Imagine that we are observing a sample of dispensing machines during a period of time. Let’s assume that the researcher has created one column, doe, with the date when each particular machine enters the observation period and a second column, dox, with the date when each machine breaks down or when the observation period ends. In order to run survival analysis, Stata will require two variables: (1) a time variable which is the number of time units (e.g. days) that each individual has been at risk and (2) an outcome variable that can take to values: 1 if failure occurs and 0 if censoring.
In our example the time variable would be the number of days from beginning of the observation period until the machine breaks down (failure) or the end of the observation period (censoring). Note that censoring means that the machine did not break during the observation period.
The command used to declare your data to be survival data is stset. The syntax for our example would be:
stset surv_days, failure (broken=1)
In this post I am talking about single-failure-per-subject-data, in other words, we are only interested in time to first failure. Most survival data will be single-failure since most of the times what you observe is death, and as far as I am concerned a person can only die once. But if you were observing a particular illness, a person could fall ill several times.
Alternatively, Stata also allows survival data to be declared by using date of origin and date of exit instead of survival time. Following our example, the syntax would look like this:
stset dox, failure(broken=1) origin(doe)
I always suggest to run stdescribe which produces a report with the number of subjects, time at risk and number of failures. This allows you to ensure that the survival data was declared correctly.

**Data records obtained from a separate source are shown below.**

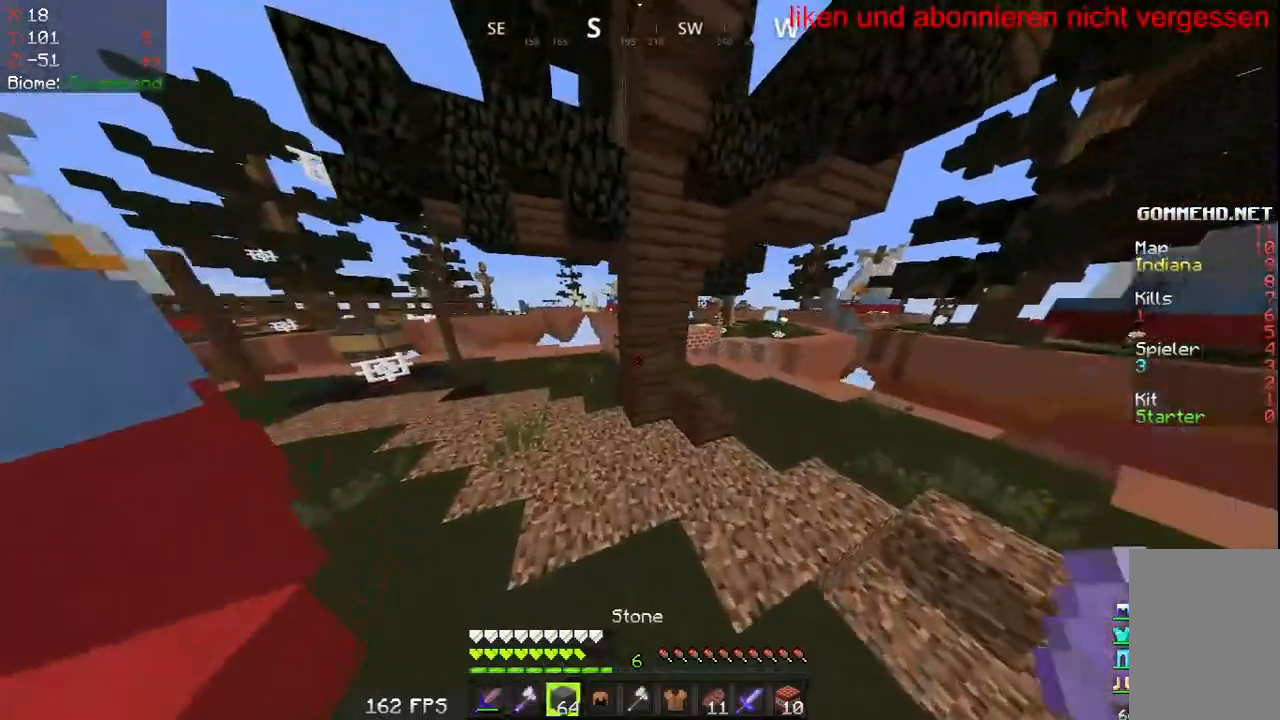
Gameplay with keyboard and mouse; each line is a JSON object with the keys and mouse buttons held at the frame after it. "events" lists presses ("down") and releases ("up") of "a", "d", "s", "w", "mouse_left" and "mouse_right" between this image and that frame as [ms after this image, input, new state], when the widget could be followed in between. "mouse_left", "mouse_right" = the "left", "right" buttons of the "mouse" list. No other keys are recorded. Fast repeated clicks can show as one long hold. Mouse movement is not recorded.
{"keys": ["a", "w"], "mouse": [], "events": []}
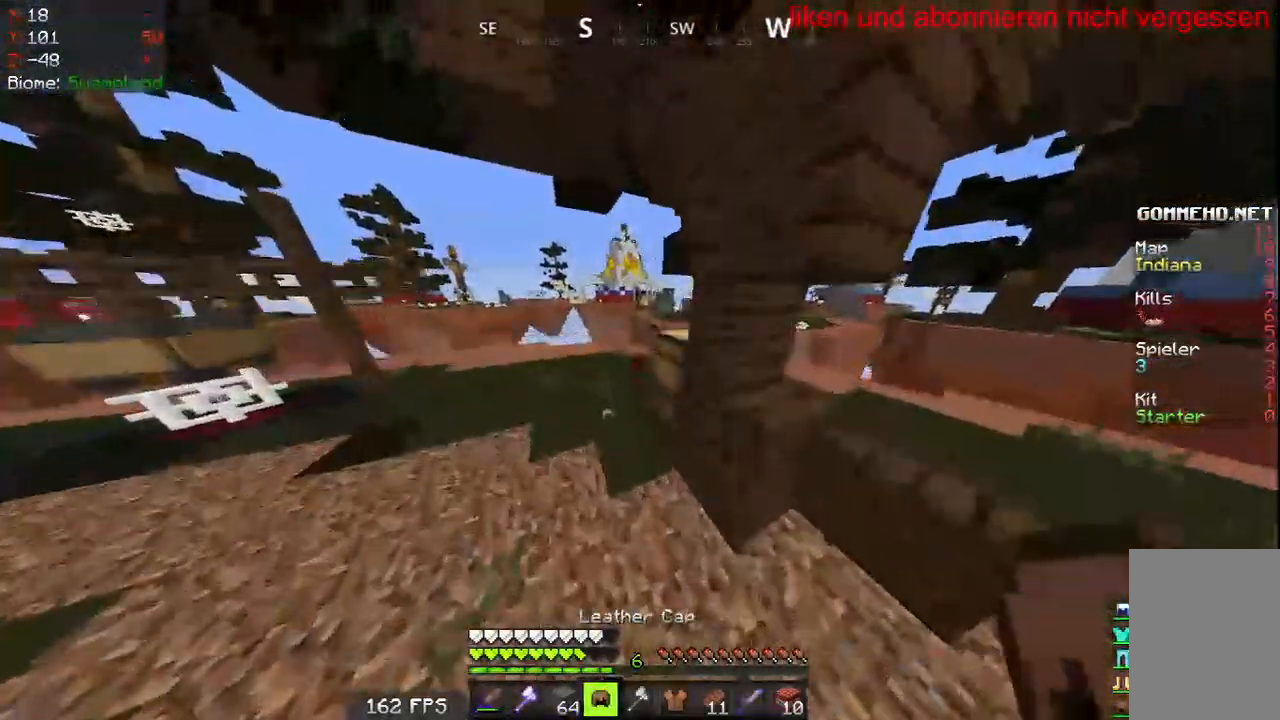
{"keys": ["w"], "mouse": []}
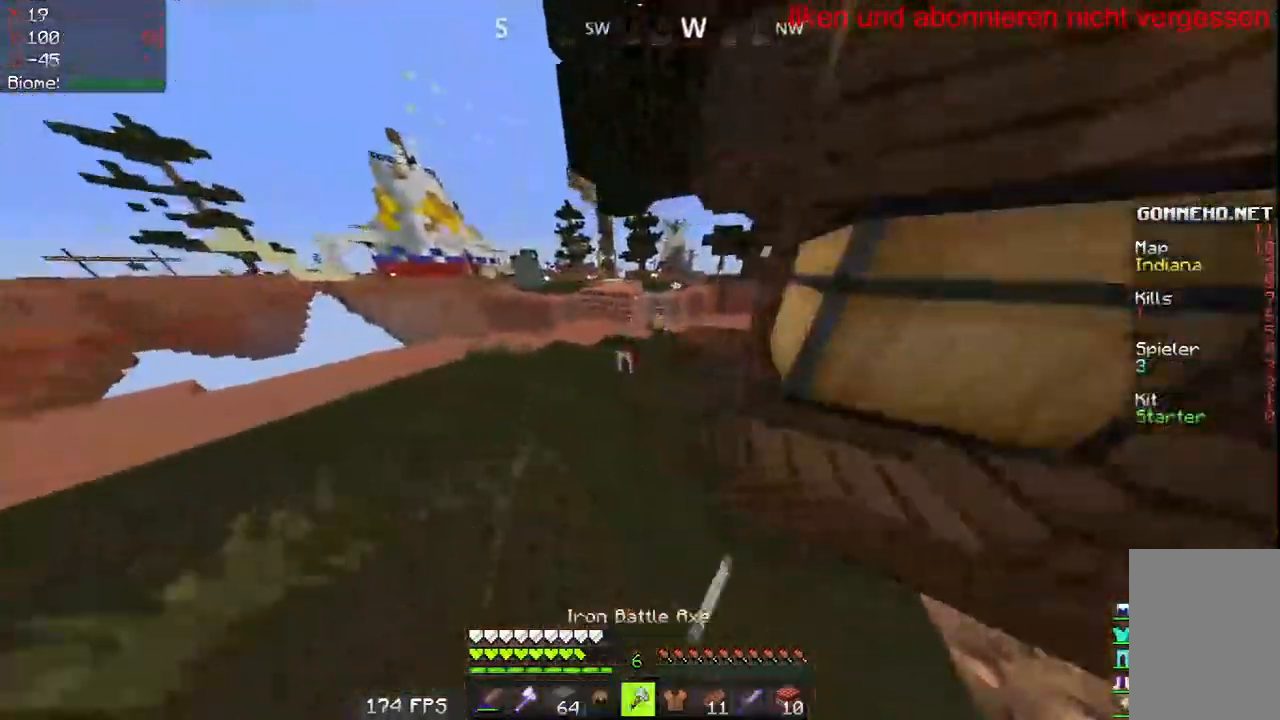
{"keys": ["w"], "mouse": [], "events": [[50, "d", "down"], [200, "d", "up"], [317, "d", "down"], [500, "d", "up"]]}
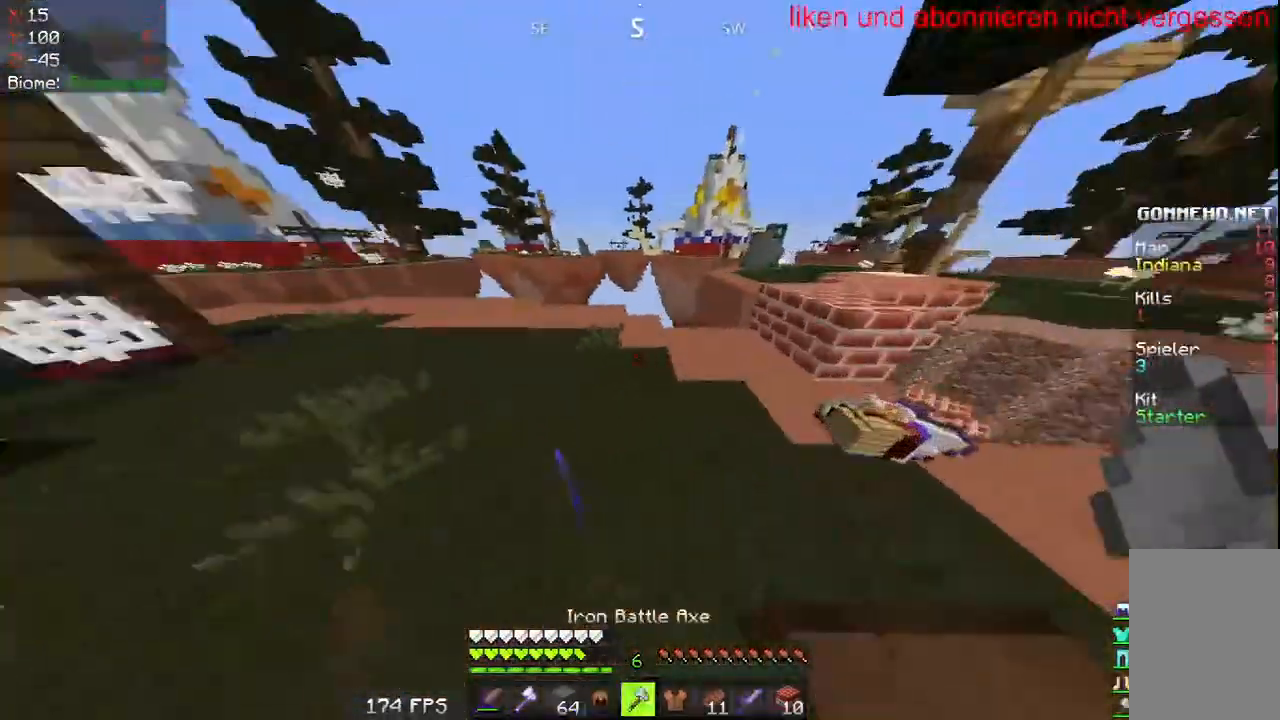
{"keys": [], "mouse": [], "events": [[17, "w", "up"]]}
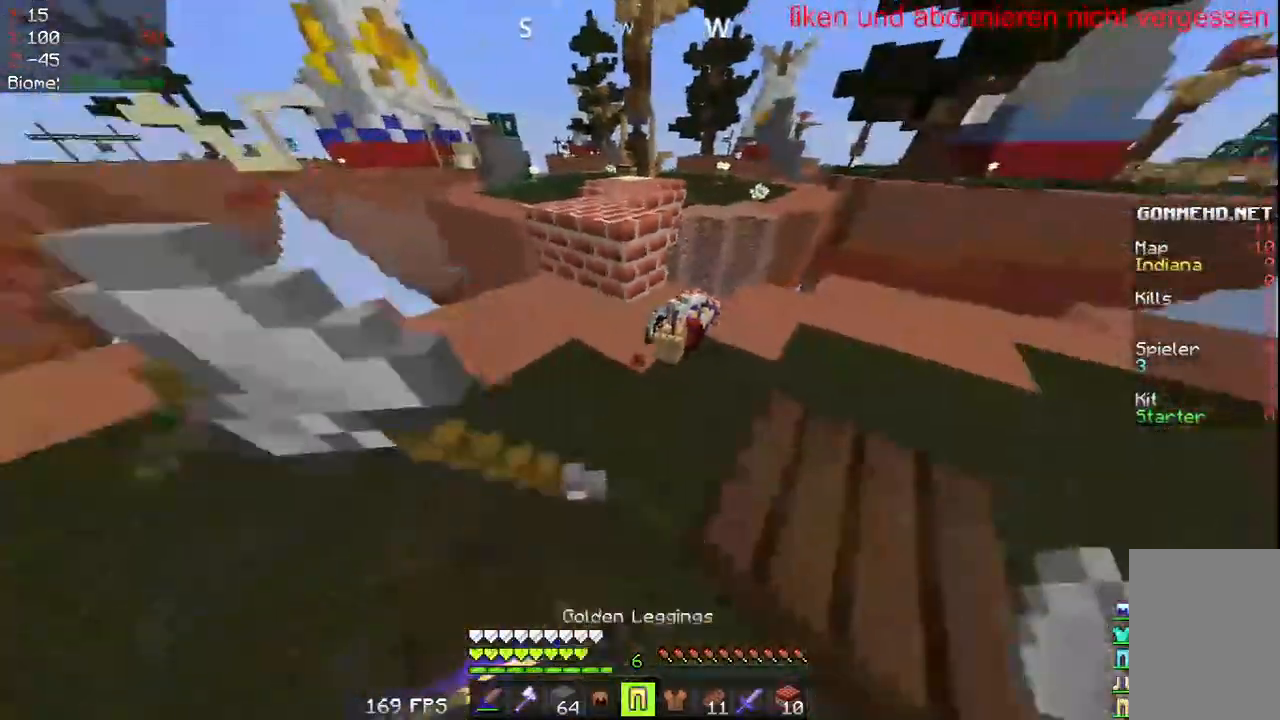
{"keys": ["w"], "mouse": [], "events": [[117, "w", "down"], [267, "w", "up"], [450, "w", "down"]]}
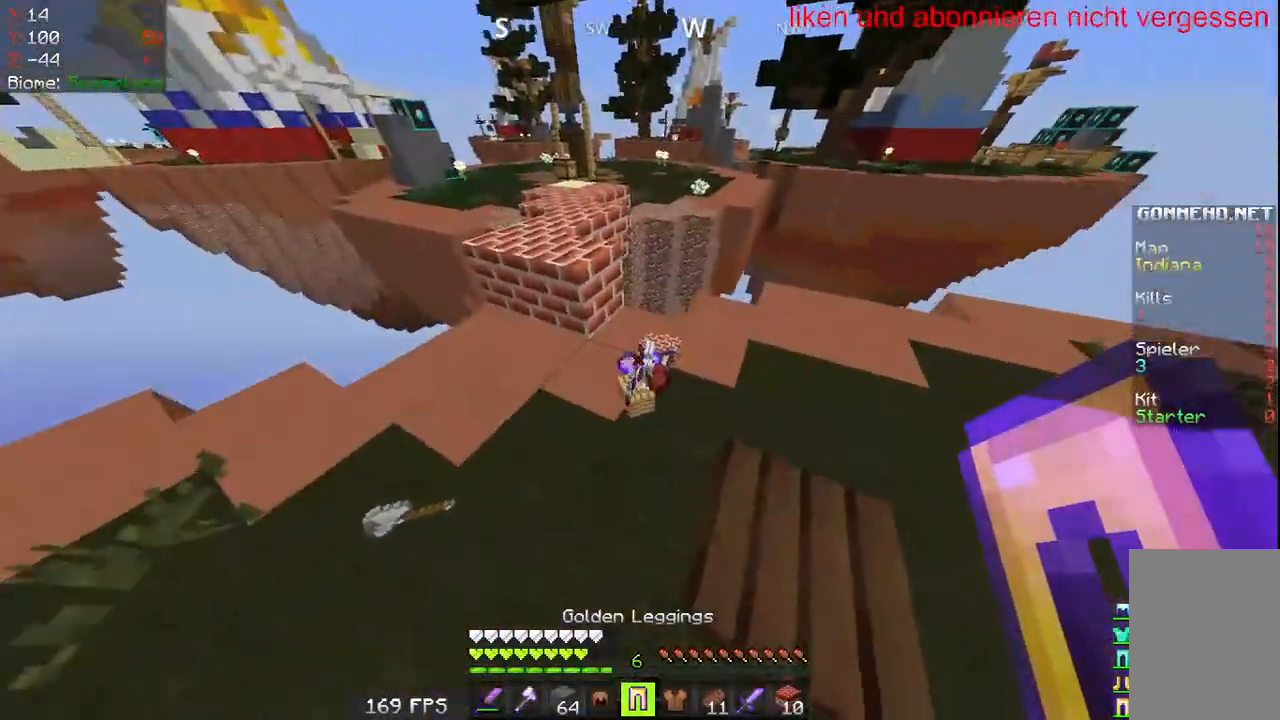
{"keys": [], "mouse": [], "events": [[317, "w", "up"]]}
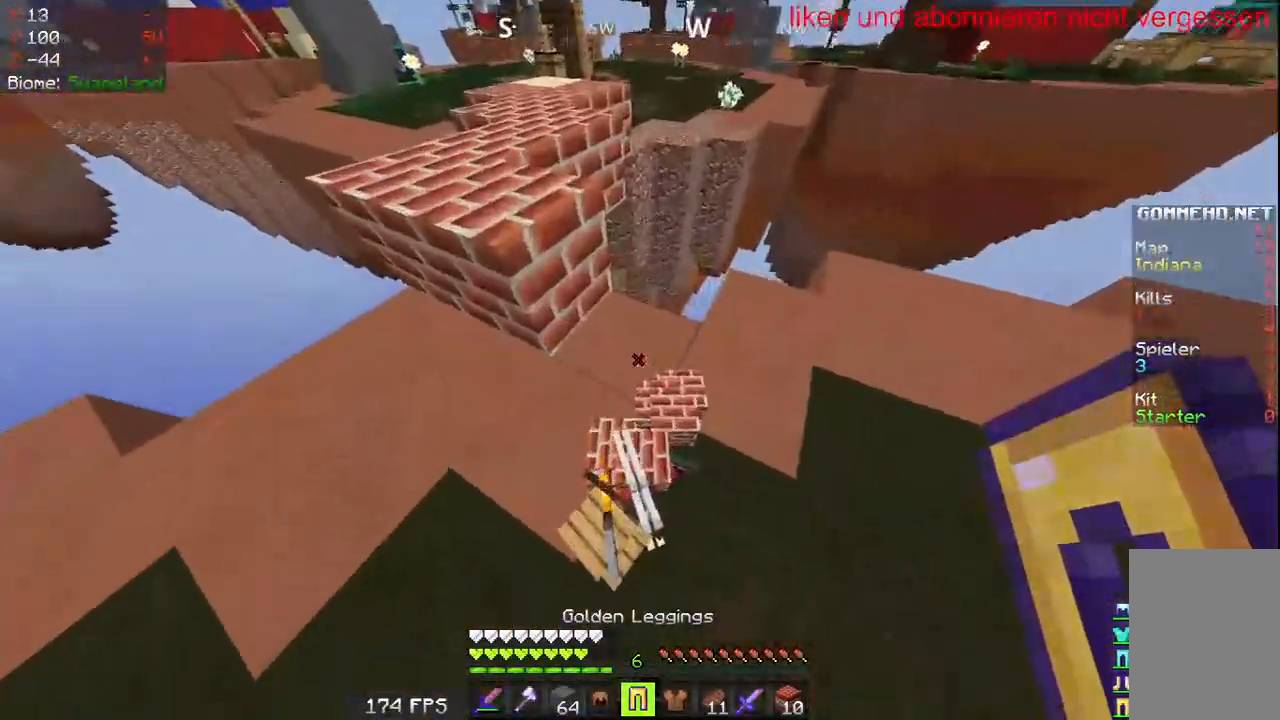
{"keys": [], "mouse": [], "events": []}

Now that we have learned how to prepare a dataset for survival analysis, how do we analyze the data?. In this post I will only cover the most basic analysis: the Kaplan-Meier survivor function. Plotting them, is very useful when we want to compare the survival time between groups of individuals. Continuing with our example, imagine that we are interested in comparing the performance of machines from two different companies (1=healthysnacks; 2=nuttysnacks).
We can use the command sts graph with the by() option:
sts graph, by(brand)
It is pretty clear by looking at the plot, that nuttysnacks machines have longer survival times, indicated by its survival curve being above the one for healthysnacks. Take time 200 days for instance: the survival rate for machines from healthysnacks is about .25 compared to about .60 for nuttysnacks machines. In other words, by day 200 only 75% of the healthysnacks machines have not broken. I recommend to accompany this visual representation by the log-rank test for equality of survivor functions using the sts test command. This test provides the p-value for the null hypothesis that both survivor functions are equal. In our example the p-value is p=.0180, therefore we would conclude that the nuttysnacks machines significantly break down less often than healthysnacks machines.